Google is working to remove malicious apps that enlist infected Android devices into a botnet from its Play Store.
Alon Menczer and Alexander Lysunets of the Check Point Research Team found that the malware, which goes by the name DressCode, exists in 40 apps available for download from the official Google Play Store.
That doesn’t include an additional 400 applications found on third-party websites.
Wow. For something so cute, DressCode isn’t messing around… especially when as many as 500,000 users have downloaded each infected app from Google Play.

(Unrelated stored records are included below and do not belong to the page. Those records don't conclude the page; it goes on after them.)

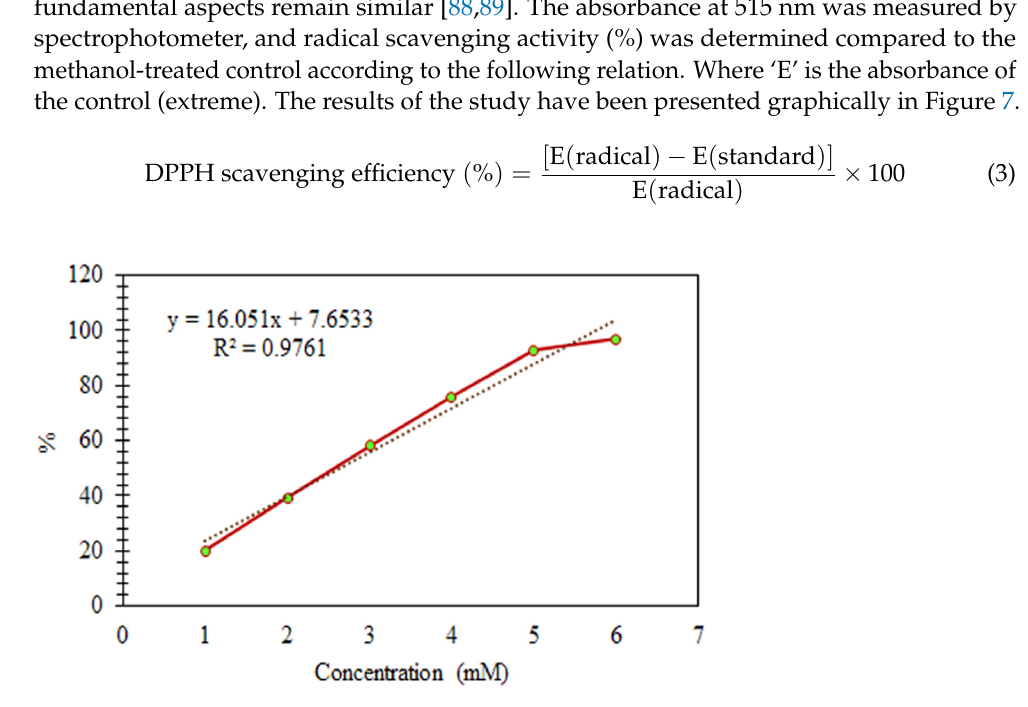
Figure 7. Antioxidant Activities of the Standard (Ascorbic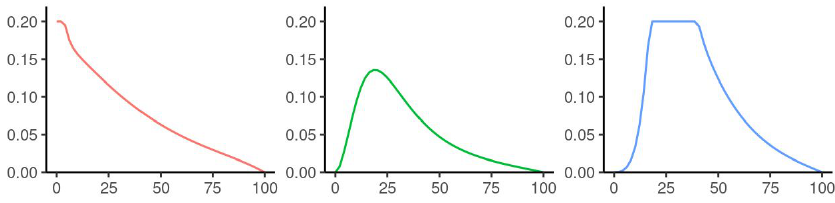
Figure 13. Experiment 2. The structure of the optimal treatment policies u i ( t ) , i = 1,2,3. Aggregate changes in all fractions of the population are shown in Figure 14. The ag- gregated system cost in the uncontrolled case is 29.43 million euros compared with 14.07 million euros in the controlled case (Figure 15).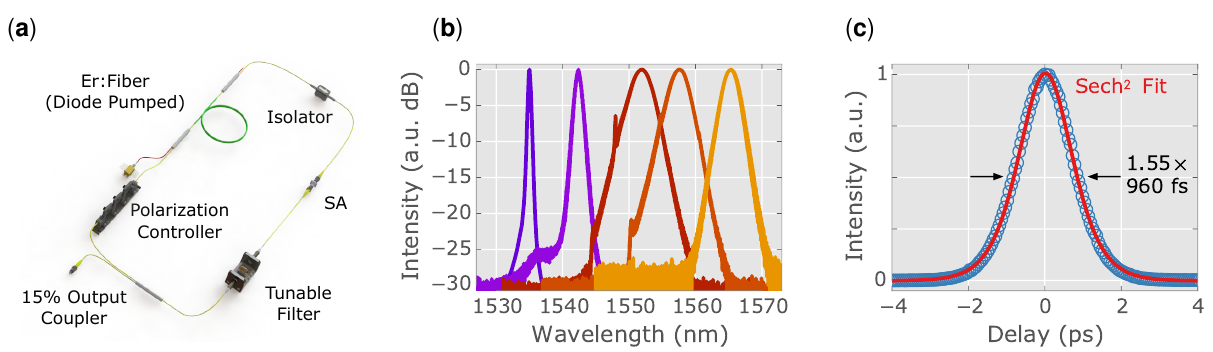
-PVA saturable absorber, 2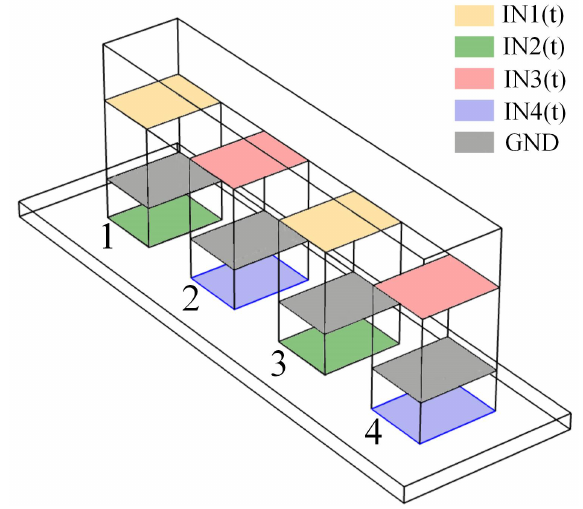
Figure 8. The distribution of input excitation.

So just what does the malware do?
According to Menczer and Lysunets, nothing at first:
“Once installed on the device, DressCode initiates communication with its command and control server. Currently, after the initial connection is established, the C&C server orders the malware to ‘sleep,’ to keep it dormant until there’s a use for the infected device. When the attacker wants to activate the malware, he can turn the device into a socks proxy, rerouting traffic through it.”
That capability gives those behind DressCode with a few options. First, they’re able to use all of the infected devices as a botnet based on proxied IP addresses, presumably to disguise ad clicks and generate false traffic (and, by extension, cash for the its authors).
Second, by routing traffic through devices, DressCode’s developers can access available networks and conduct secondary attacks like data theft against victims as well as the organizations for which they work.
Check Point’s researchers detail one such attack in the video shown below:
Clearly, DressCode poses a serious threat to users. That’s why Menczer and Lysunets haven’t wasted any time in notifying Google, whose researchers are working to remove the malicious apps as we speak.
This isn’t the first time security analysts have come across malware hidden in apps available on Google Play, either. In the past year, malware has masqueraded as an IQ test app, a mobile development tool, and a photo-altering service, among other disguises.
Aside from stealing users’ information, some malware have had the ability to display advertisements and download unwanted applications.
With that in mind, Android users have every incentive to protect themselves against mobile malware like DressCode. They can do so by avoiding all “DressCode”-themed apps they come across on the Google Play Store.
As a rule of thumb, they should also be extremely wary of ever installing apps from anywhere else than the official Google Play store.